Comment la source a-t-elle été identifiée ? Grâce aux documents imprimés qu’elle a transmis à Intercept qui comporte des témoins graphiques cryptés sous forme de minuscules points colorés presque invisibles. Ces témoins indiquent la date et l’endroit exacts d’impression de tout document ainsi que le numéro de série de l’imprimante. Et, puisque la NSA enregistre toutes tâches d’impression sur ses imprimantes, elle peut savoir qui a imprimé les documents.
« En zoomant sur le document, ils étaient plutôt évidents », explique Ted Han sur la plateforme de catalogage Document Cloud, qui a été l'un des premiers à les remarquer. « Il est intéressant et remarquable que ce soit là-bas. »
Le chercheur en sécurité Rob Graham a lui aussi observé ces témoins. Il a d’ailleurs publié un article de blog expliquant comment identifier et décoder les points. Sur la base de leur position lorsqu'ils sont tracés sur une grille, ils désignent des heures, des minutes, des dates et des chiffres spécifiques. Plusieurs experts en sécurité qui ont décodé les points ont obtenu la même date et heure de publication.
Ces témoins existent depuis de nombreuses années. D’ailleurs, l’Electronic Frontier Foundation (EFF), le défenseur des droits numériques, a compilé une liste d'imprimantes couleur connues pour les utiliser en croisant trois sources. L’image ci-dessous, capturée par l'EFF, indique comment les décoder:
La liste potentielle de ces « imprimantes-espionnes » est impressionnante. Elle répertorie les constructeurs et les modèles, allant de Brother (notamment avec ses HL-2700CN et HL-4200CN) à Xerox en passant par Samsung.
En guise de légende, l’EFF explique que dans son tableau elle s’est servie du :
- « non » pour indiquer qu’elle n’a pas pu voir des points jaunes ; cela ne prouve pas qu'il n'y a pas de témoin graphique (par exemple, la série HP Color LaserJET 8500 n'inclut pas de points de suivi jaune que l'on puisse voir, mais elle peut encore inclure un certain type de marquage forensique, puisque la plupart des autres modèles Color LaserJET le font. D'autres techniques de marquage forensique ont été inventées , et nous ne savons pas encore comment déterminer si ces techniques sont utilisées par une imprimante particulière) ;
- « Oui » pour signifier simplement qu’elle (ou une autre source, comme indiquée) a vu des points jaunes qui leur semblaient anormaux. Jusqu'à ce qu’elle déchiffre les schémas de marquage ou qu’elle reçoive une autre confirmation, cela ne constitue pas une preuve qu'un type particulier d'information est représenté par ces points.
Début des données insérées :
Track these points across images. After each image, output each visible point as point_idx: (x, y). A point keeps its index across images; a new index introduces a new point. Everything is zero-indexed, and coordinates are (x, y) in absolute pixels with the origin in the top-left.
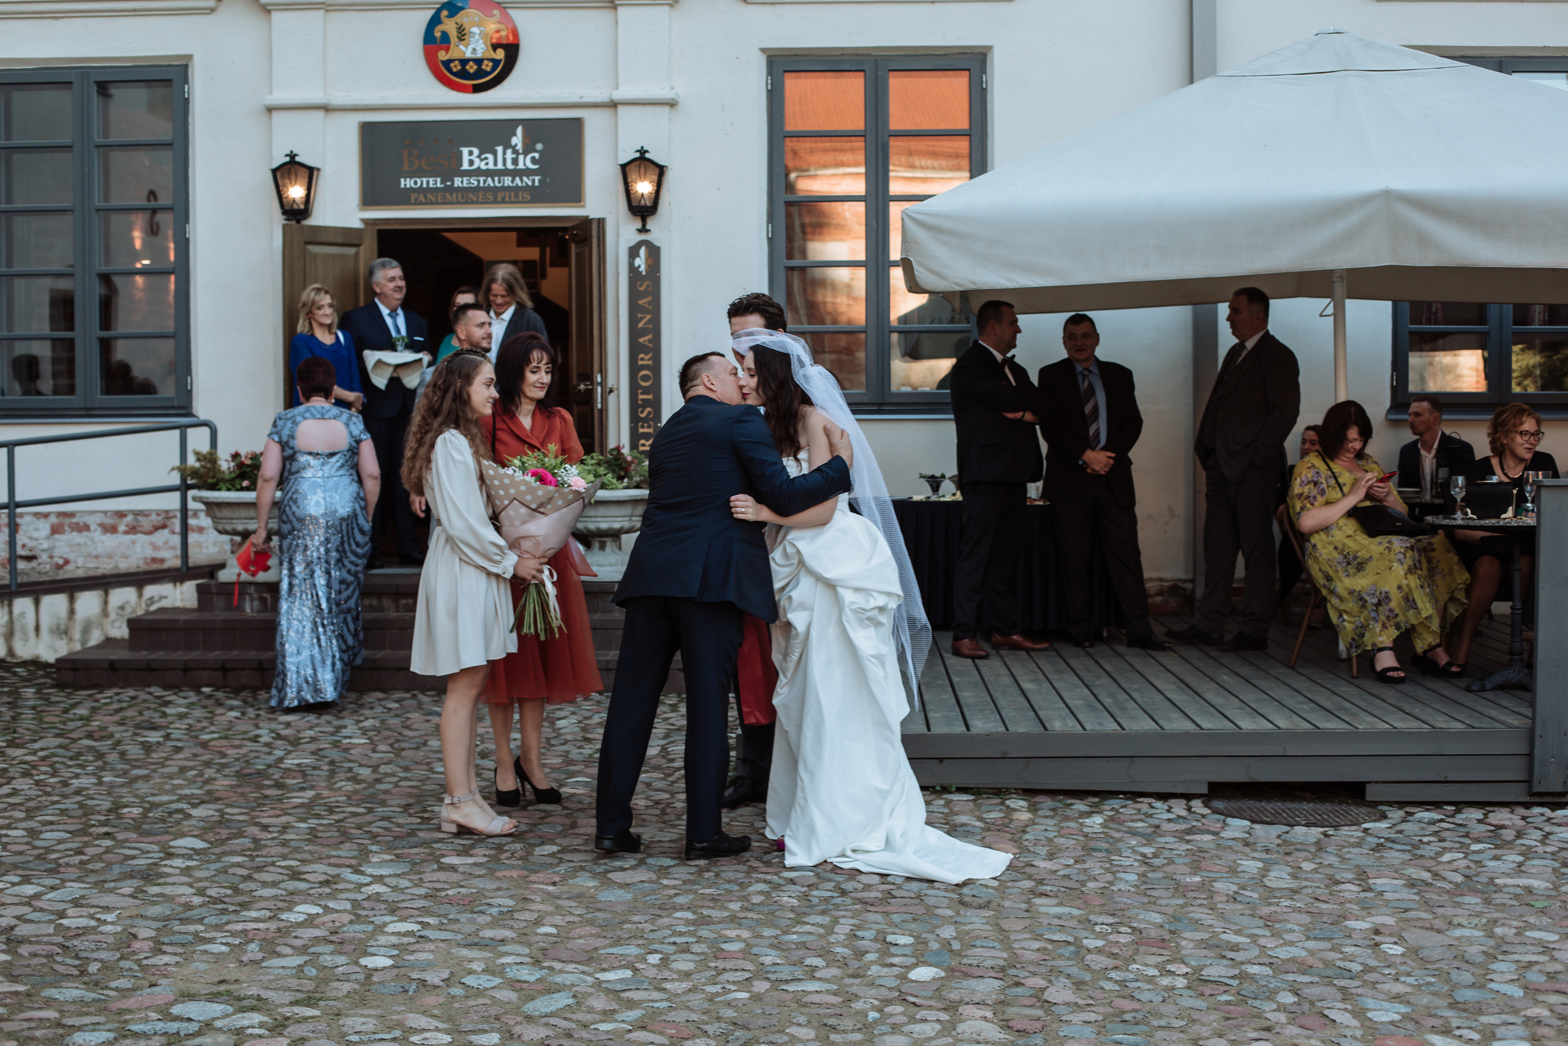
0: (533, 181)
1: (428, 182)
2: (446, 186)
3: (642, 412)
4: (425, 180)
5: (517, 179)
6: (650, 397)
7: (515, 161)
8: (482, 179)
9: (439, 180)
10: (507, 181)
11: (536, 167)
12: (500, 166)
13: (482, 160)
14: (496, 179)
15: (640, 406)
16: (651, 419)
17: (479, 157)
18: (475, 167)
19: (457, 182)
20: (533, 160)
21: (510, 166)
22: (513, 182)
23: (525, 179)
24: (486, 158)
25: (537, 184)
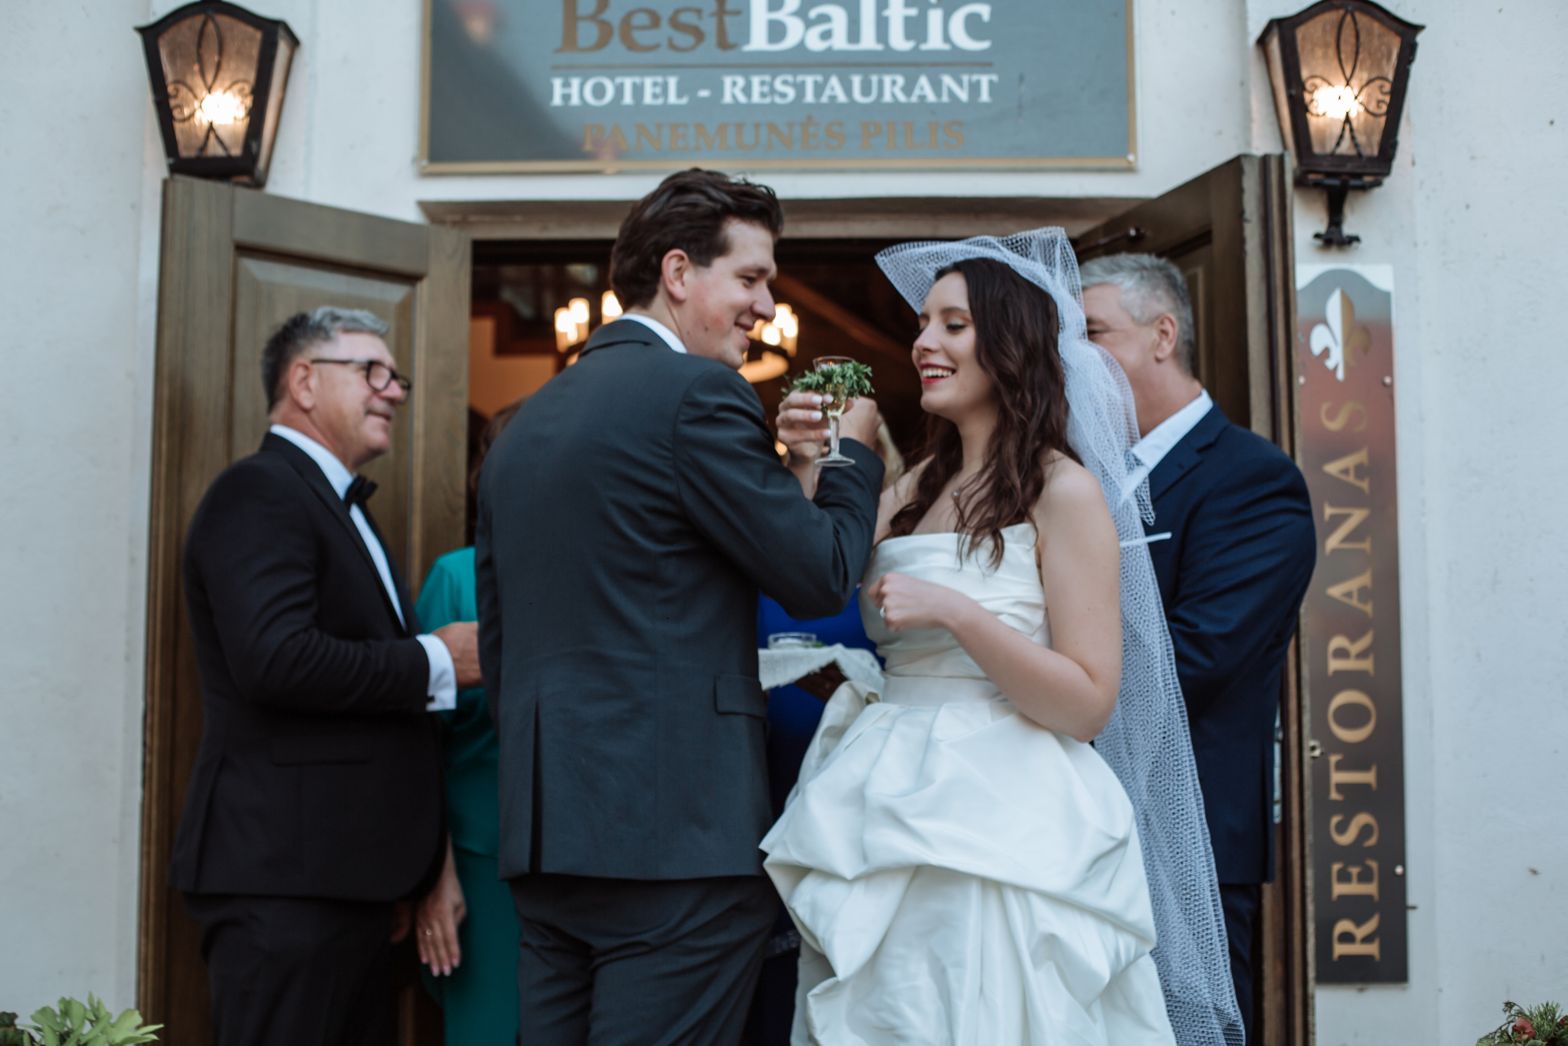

Dans très peu de cas, par exemple, ils pourraient être le résultat d'une technique de tramage, plutôt que d'un témoin graphique, ou alors ils pourraient être le résultat d'une imprimante mal calibrée. Dans la plupart des cas, nous sommes convaincus que l'arrangement des points est intentionnel et est destiné à suivre les utilisateurs.
Voici un aperçu de la liste (pour voir la liste en entier, il faut se rendre sur la page en question)
En plus d'être intéressants pour l’espionnage, ces témoins ont d'autres utilisations potentielles, a expliqué Tim Bennett, analyste de données chez le consultant en logiciels Vector 5, qui a également examiné le document prétendument divulgué de la NSA.
« Les gens pourraient les utiliser pour vérifier les faux », a-t-il assuré. « S'ils obtiennent un document et quelqu'un dit qu’il a été fait en 2005 [les témoins pourraient révéler] qu’il a été fait en réalité ces derniers mois ».
Si vous rencontrez ces témoins sur un document à un moment donné, l'EFF dispose d'un outil en ligne qui devrait révéler les informations encodées par le modèle.